GC Myers- The I Am sm

The I Am“- At the West End Gallery



I long for scenes where man hath never trod
A place where woman never smiled or wept
There to abide with my Creator, God,
And sleep as I in childhood sweetly slept,
Untroubling and untroubled where I lie
The grass below—above the vaulted sky.

–I Am, John Clare, ca 1845

John Clare was an interesting case. He led a troubled existence for much of his 70 years on this planet. Born from a family of rural farm laborers,  Clare bounced from job to job and place to place, living a life of poverty. In an attempt to raise money to prevent his parent’s eviction from their home, Clare, through a local bookseller, submitted his poetry to the publisher who had published the works of John Keats. His book of verse, as well as a second soon after, was published and praised. 

But even then, recognized as he was as a poetic genius in farmer’s garb, he struggled with his  own mental demons. Much of the rest of his life was spent in English asylums. His most famous poem, I Am, whose final verse is shown above, was written in one such asylum, Northampton General Lunatic Asylum, around 1844 or 1845. 

His work was somewhat overlooked after his death in 1864 at the Northampton Asylum, where he had spent his final 23 years. But in the 20th century his worked received new attention and Clare’s work was elevated and he has been deemed a major poet of the 19th century.

It’s a sad life, indeed. It reminds me of those times when I have been going through genealogy records, following an ancestor’s life as it progresses, and come upon a record from some sort of institution. It might be an almshouse– a poorhouse– or a county home, a place where they gathered the paupers, the handicapped and those with mental problems so that they would be out of sight.

Coming across these records always makes me very sad. I can imagine myself in these ancestors’ places, the feelings that I would no doubt be experiencing– the loss, the alienation, the confusion that must have plagued their minds.

But even more than that, my sadness comes from knowing that their voices were no doubt unheard by the time these records were registered. They had, by that time, become problems to be swept aside.

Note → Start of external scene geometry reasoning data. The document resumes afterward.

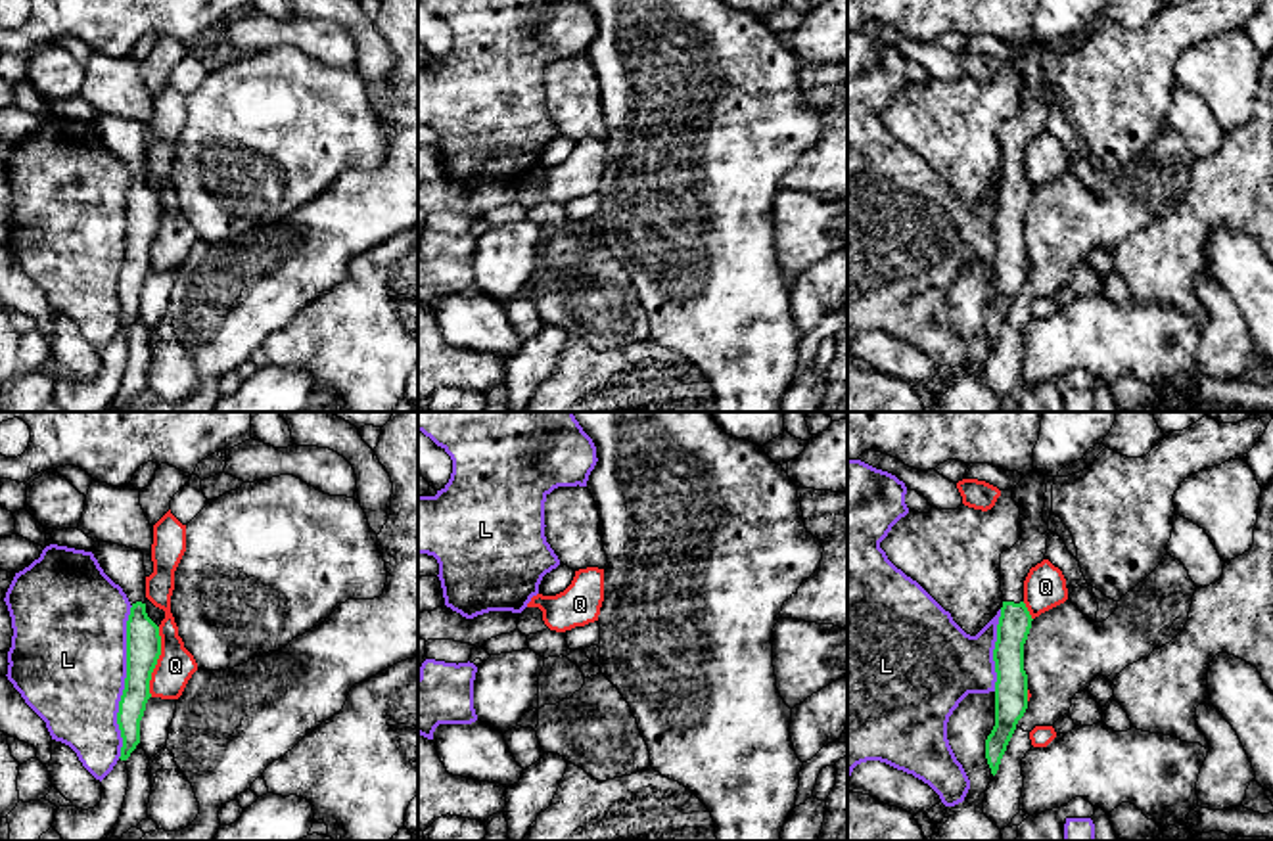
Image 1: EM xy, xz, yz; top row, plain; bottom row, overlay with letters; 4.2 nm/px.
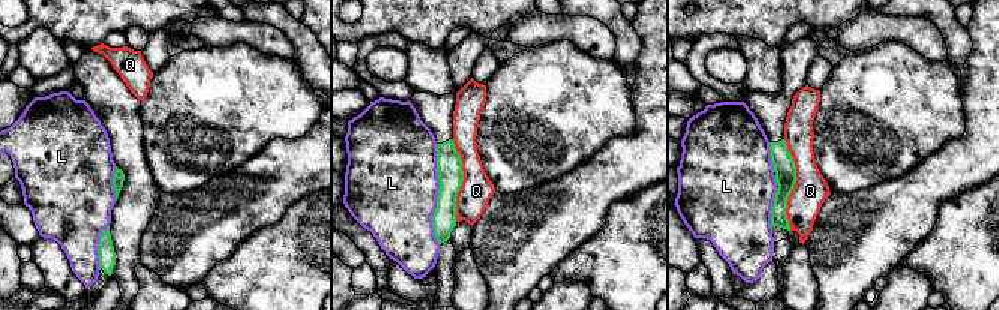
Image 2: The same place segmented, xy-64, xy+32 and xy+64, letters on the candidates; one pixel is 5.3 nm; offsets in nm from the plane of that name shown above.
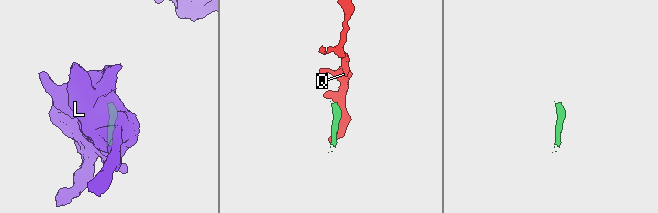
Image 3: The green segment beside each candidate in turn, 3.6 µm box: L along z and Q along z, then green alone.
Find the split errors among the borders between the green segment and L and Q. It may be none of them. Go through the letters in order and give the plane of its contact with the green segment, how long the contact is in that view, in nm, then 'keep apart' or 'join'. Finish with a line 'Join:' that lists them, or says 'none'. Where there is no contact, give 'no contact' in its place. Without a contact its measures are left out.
L: contact in xy; length 650 nm; keep apart
Q: contact in xy; length 300 nm; keep apart
Join: none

And they, no doubt, wanted little more than the peace of mind that Clare describes in that final verse– the untroubled sleep of a child beneath a high, clear sky.

I find my own desires for this life dwindling down to those same simple wants. And in this, I find a bond with these poor, troubled relations. And with Clare in that English asylum.

And that in turn makes me grateful for the small graces that allow me to live the life I live and to find expression for my own small I Am.